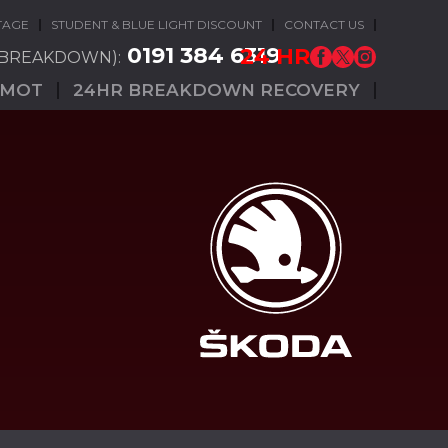
TAGE
STUDENT & BLUE LIGHT DISCOUNT
CONTACT US
0191 384 6319
24 HR
(BREAKDOWN):
MOT
24HR BREAKDOWN RECOVERY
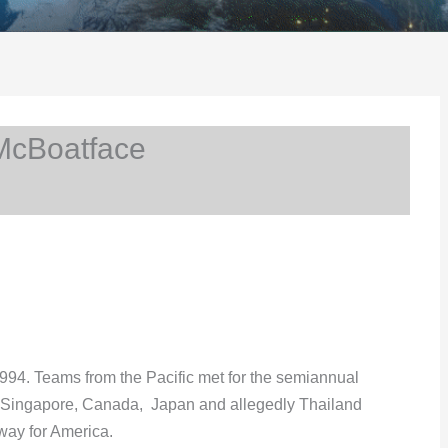
McBoatface
994. Teams from the Pacific met for the semiannual
, Singapore, Canada, Japan and allegedly Thailand
way for America.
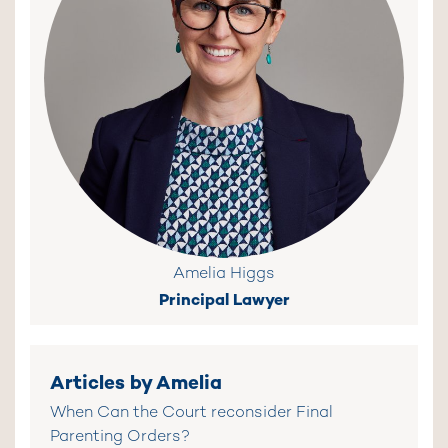
Amelia Higgs
Principal Lawyer
Articles by Amelia
When Can the Court reconsider Final
Parenting Orders?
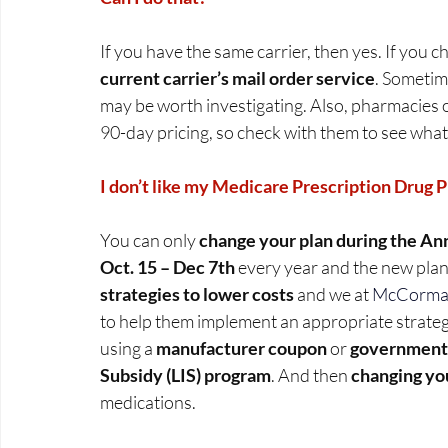
If you have the same carrier, then yes. If you c
current carrier’s mail order service
. Sometime
may be worth investigating. Also, pharmacies o
90-day pricing, so check with them to see what
I don’t like my Medicare Prescription Drug Pla
You can only 
change your plan during the An
Oct. 15 – Dec 7th
 every year and the new plan
strategies to lower costs
 and we at 
McCormack
to help them implement an appropriate strateg
using a 
manufacturer coupon
 or 
government 
Subsidy (LIS) program
. And then 
changing you
medications.   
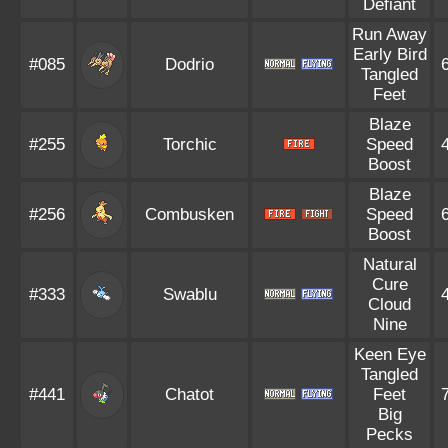
Defiant
Run Away
Early Bird
#085
Dodrio
Tangled
Feet
Blaze
#255
Torchic
Speed
Boost
Blaze
#256
Combusken
Speed
Boost
Natural
Cure
#333
Swablu
Cloud
Nine
Keen Eye
Tangled
#441
Chatot
Feet
Big
Pecks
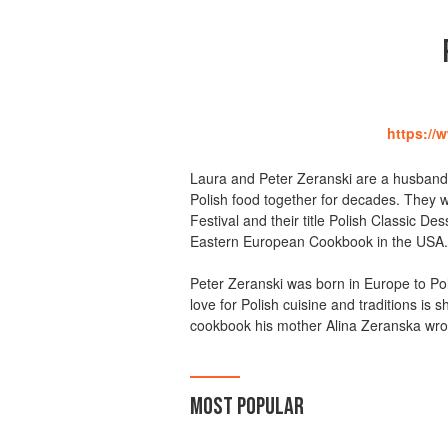
https://
Laura and Peter Zeranski are a husband
Polish food together for decades. They w
Festival and their title Polish Classic
Eastern European Cookbook in the USA.
Peter Zeranski was born in Europe to Poli
love for Polish cuisine and traditions is 
cookbook his mother Alina Zeranska wro
MOST POPULAR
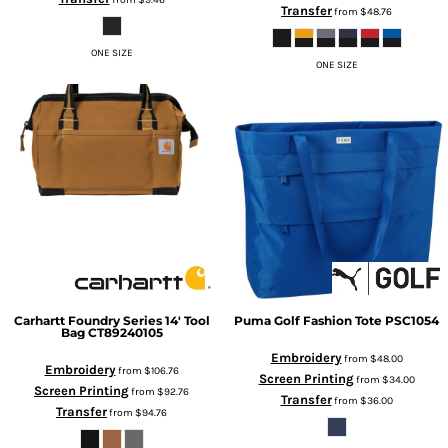
Transfer
from
$48.76
ONE SIZE
ONE SIZE
Carhartt
Foundry Series 14' Tool
Puma Golf
Fashion Tote
PSC1054
Bag
CT89240105
Embroidery
from
$48.00
Embroidery
from
$106.76
Screen Printing
from
$34.00
Screen Printing
from
$92.76
Transfer
from
$36.00
Transfer
from
$94.76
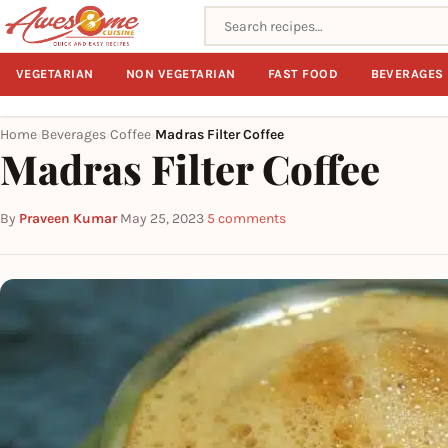
Search recipes
VEGETARIAN
NON VEGETARIAN
FAST FOOD
BEVERAGES
Home
Beverages
Coffee
Madras Filter Coffee
›
›
›
Madras Filter Coffee
By
Praveen Kumar
·
May 25, 2023
·
5 comments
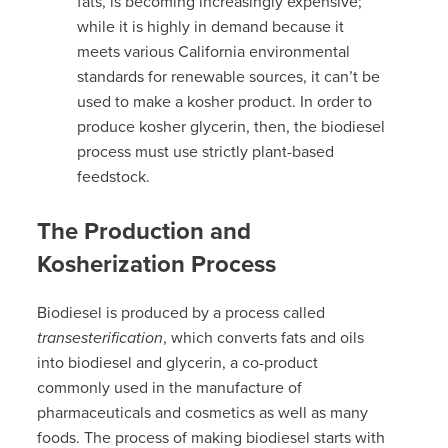
fats, is becoming increasingly expensive;
while it is highly in demand because it
meets various California environmental
standards for renewable sources, it can’t be
used to make a kosher product. In order to
produce kosher glycerin, then, the biodiesel
process must use strictly plant-based
feedstock.
The Production and
Kosherization Process
Biodiesel is produced by a process called
transesterification
, which converts fats and oils
into biodiesel and glycerin, a co-product
commonly used in the manufacture of
pharmaceuticals and cosmetics as well as many
foods.
The process of making biodiesel starts with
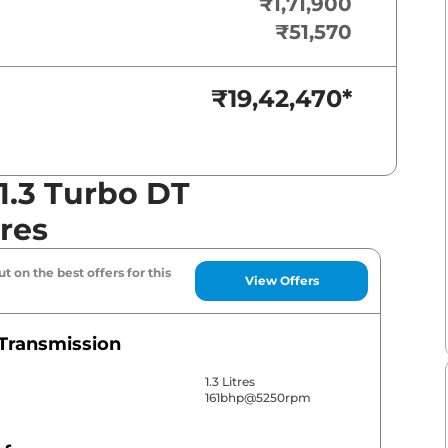
₹1,71,900
₹51,570
₹19,42,470
*
1.3 Turbo DT
res
t on the best offers for this
View Offers
Transmission
1.3 Litres
161bhp@5250rpm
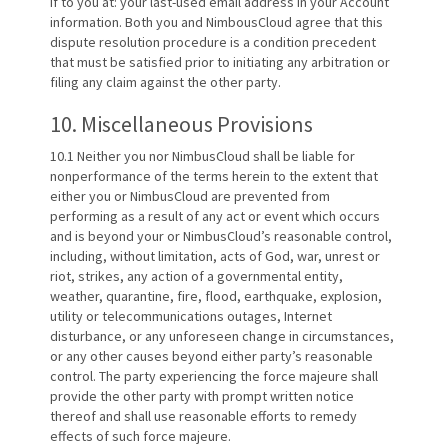
if to you at: your last-used email address in your Account
information. Both you and NimbousCloud agree that this
dispute resolution procedure is a condition precedent
that must be satisfied prior to initiating any arbitration or
filing any claim against the other party.
10. Miscellaneous Provisions
10.1 Neither you nor NimbusCloud shall be liable for
nonperformance of the terms herein to the extent that
either you or NimbusCloud are prevented from
performing as a result of any act or event which occurs
and is beyond your or NimbusCloud’s reasonable control,
including, without limitation, acts of God, war, unrest or
riot, strikes, any action of a governmental entity,
weather, quarantine, fire, flood, earthquake, explosion,
utility or telecommunications outages, Internet
disturbance, or any unforeseen change in circumstances,
or any other causes beyond either party’s reasonable
control. The party experiencing the force majeure shall
provide the other party with prompt written notice
thereof and shall use reasonable efforts to remedy
effects of such force majeure.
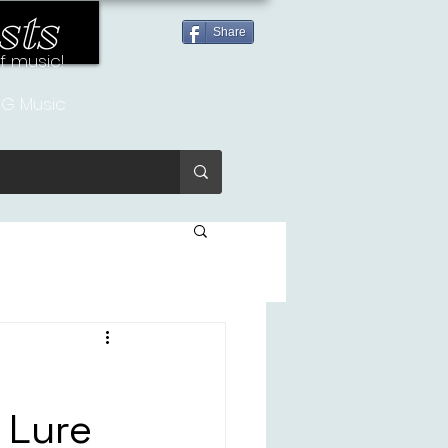
sts
Share
of music!
G Music
 Lure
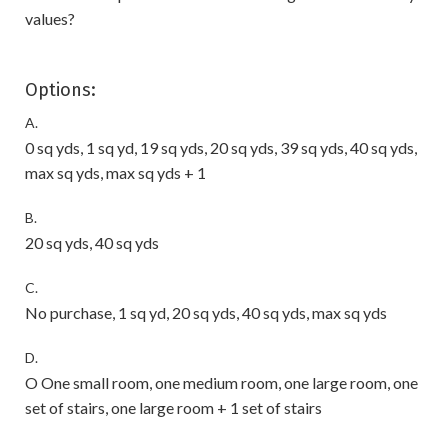
values?
Options:
A.
0 sq yds, 1 sq yd, 19 sq yds, 20 sq yds, 39 sq yds, 40 sq yds,
max sq yds, max sq yds + 1
B.
20 sq yds, 40 sq yds
C.
No purchase, 1 sq yd, 20 sq yds, 40 sq yds, max sq yds
D.
O One small room, one medium room, one large room, one
set of stairs, one large room + 1 set of stairs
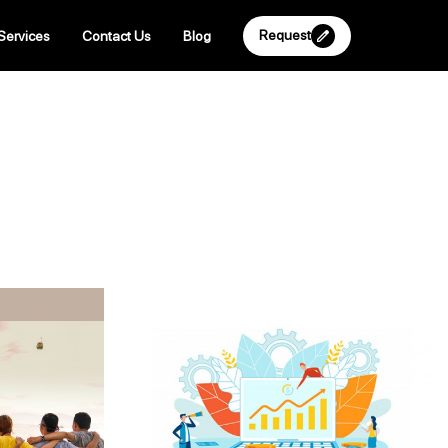
Request
Services
Contact Us
Blog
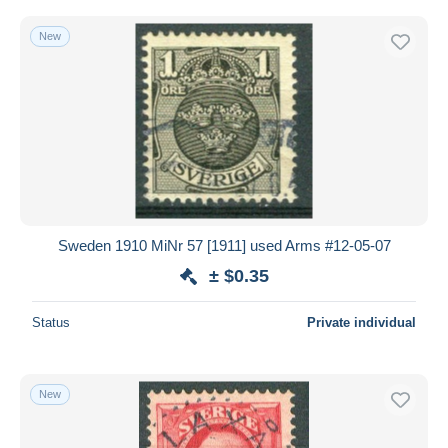
New
Sweden 1910 MiNr 57 [1911] used Arms #12-05-07
± $0.35
Status
Private individual
New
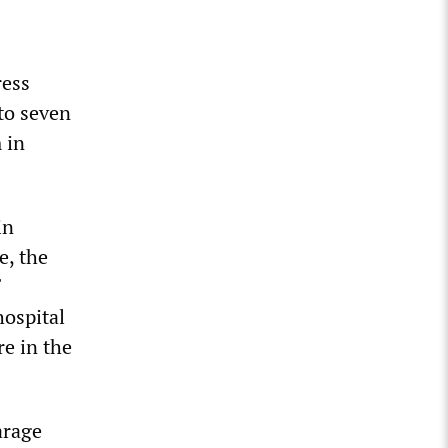
ress
 to seven
 in
in
e, the
hospital
re in the
arage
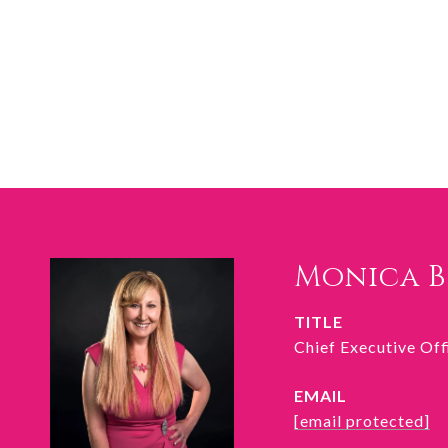
Monica 
TITLE
Chief Executive Of
EMAIL
[email protected]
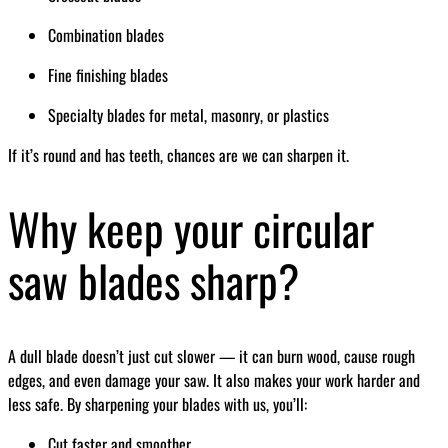
Combination blades
Fine finishing blades
Specialty blades for metal, masonry, or plastics
If it’s round and has teeth, chances are we can sharpen it.
Why keep your circular
saw blades sharp?
A dull blade doesn’t just cut slower — it can burn wood, cause rough
edges, and even damage your saw. It also makes your work harder and
less safe. By sharpening your blades with us, you’ll:
Cut faster and smoother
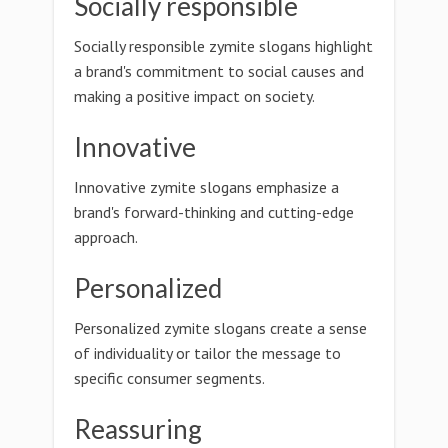
Socially responsible
Socially responsible zymite slogans highlight
a brand's commitment to social causes and
making a positive impact on society.
Innovative
Innovative zymite slogans emphasize a
brand's forward-thinking and cutting-edge
approach.
Personalized
Personalized zymite slogans create a sense
of individuality or tailor the message to
specific consumer segments.
Reassuring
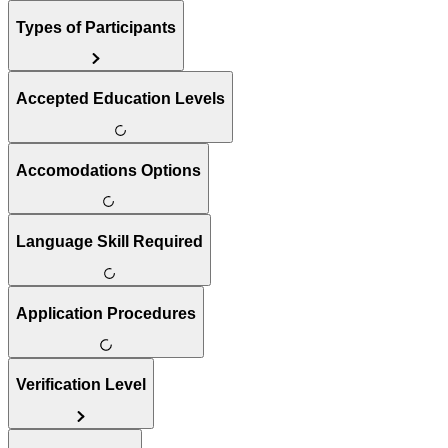
Types of Participants
Accepted Education Levels
Accomodations Options
Language Skill Required
Application Procedures
Verification Level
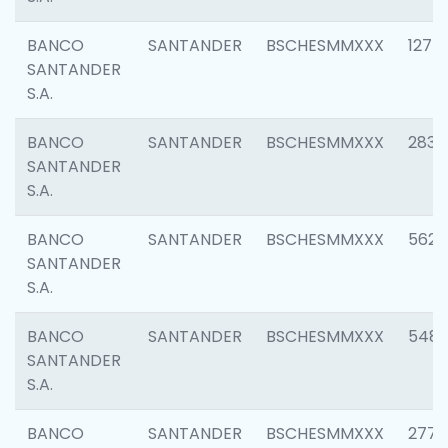
BANCO
SANTANDER
BSCHESMMXXX
1275
SANTANDER
S.A.
BANCO
SANTANDER
BSCHESMMXXX
2833
SANTANDER
S.A.
BANCO
SANTANDER
BSCHESMMXXX
5623
SANTANDER
S.A.
BANCO
SANTANDER
BSCHESMMXXX
548
SANTANDER
S.A.
BANCO
SANTANDER
BSCHESMMXXX
2777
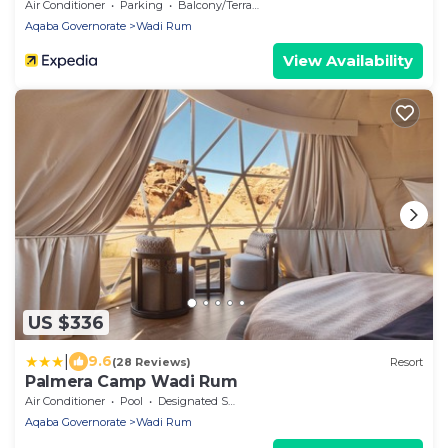
Air Conditioner
Parking
Balcony/Terrace
Aqaba Governorate
Wadi Rum
View Availability
US $336
|
9.6
(28 Reviews)
Resort
Palmera Camp Wadi Rum
Air Conditioner
Pool
Designated Smoking Area
Aqaba Governorate
Wadi Rum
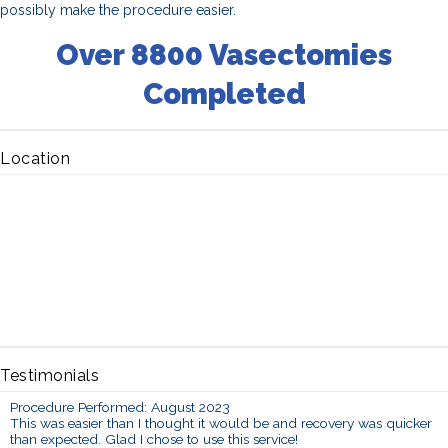
possibly make the procedure easier.
Over 8800 Vasectomies
Completed
Location
Testimonials
Procedure Performed: August 2023
This was easier than I thought it would be and recovery was quicker
than expected. Glad I chose to use this service!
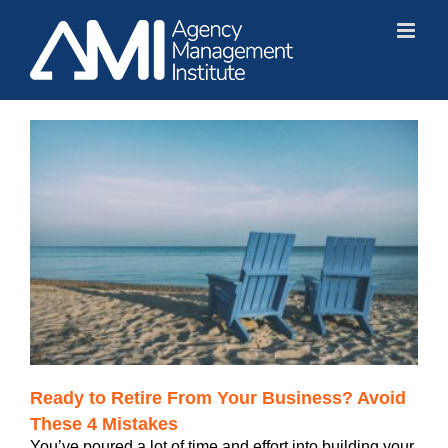
Skip
to
content
Ready to Retire From Your Business? Avoid
These 4 Mistakes
You’ve poured a lot of time and effort into building your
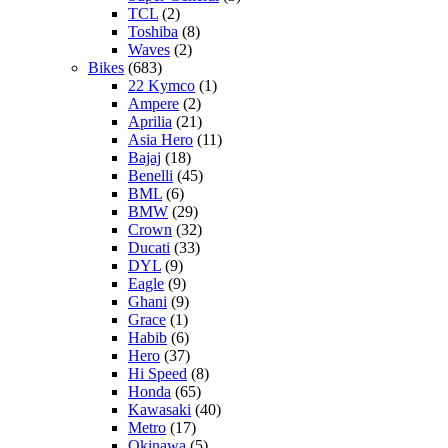
TCL
(2)
Toshiba
(8)
Waves
(2)
Bikes
(683)
22 Kymco
(1)
Ampere
(2)
Aprilia
(21)
Asia Hero
(11)
Bajaj
(18)
Benelli
(45)
BML
(6)
BMW
(29)
Crown
(32)
Ducati
(33)
DYL
(9)
Eagle
(9)
Ghani
(9)
Grace
(1)
Habib
(6)
Hero
(37)
Hi Speed
(8)
Honda
(65)
Kawasaki
(40)
Metro
(17)
Okinawa
(5)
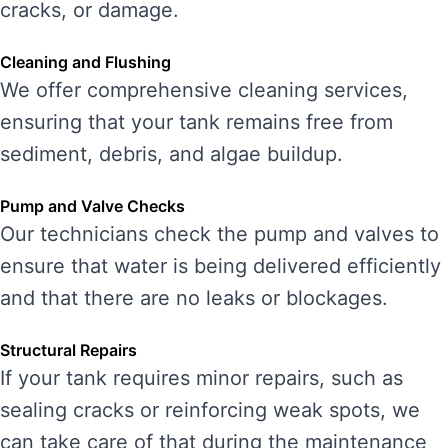
cracks, or damage.
Cleaning and Flushing
We offer comprehensive cleaning services,
ensuring that your tank remains free from
sediment, debris, and algae buildup.
Pump and Valve Checks
Our technicians check the pump and valves to
ensure that water is being delivered efficiently
and that there are no leaks or blockages.
Structural Repairs
If your tank requires minor repairs, such as
sealing cracks or reinforcing weak spots, we
can take care of that during the maintenance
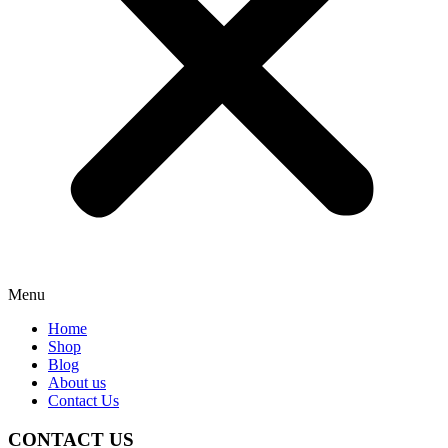
Menu
Home
Shop
Blog
About us
Contact Us
CONTACT US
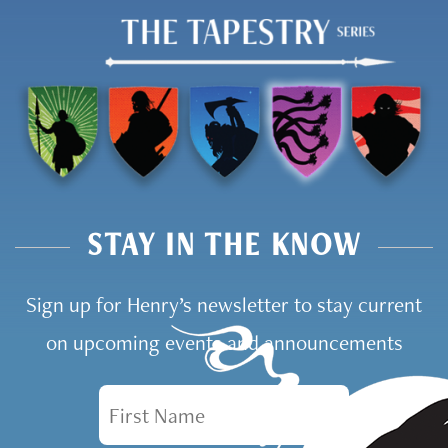
STAY IN THE KNOW
Sign up for Henry’s newsletter to stay current
on upcoming events and announcements
First Name
Email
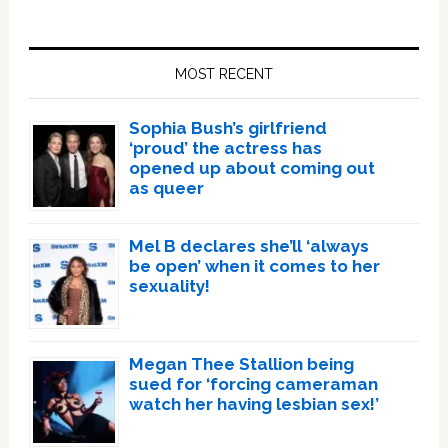
Primary
Sidebar
MOST RECENT
Sophia Bush’s girlfriend
‘proud’ the actress has
opened up about coming out
as queer
Mel B declares she’ll ‘always
be open’ when it comes to her
sexuality!
Megan Thee Stallion being
sued for ‘forcing cameraman
watch her having lesbian sex!’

# # # #

_WHAT TO DO:_ For this listing, copy out every line that includes the word "Polish".

_WRITTEN REPLY:_
Polish food together for decades. They w
Festival and their title Polish Classic
love for Polish cuisine and traditions is 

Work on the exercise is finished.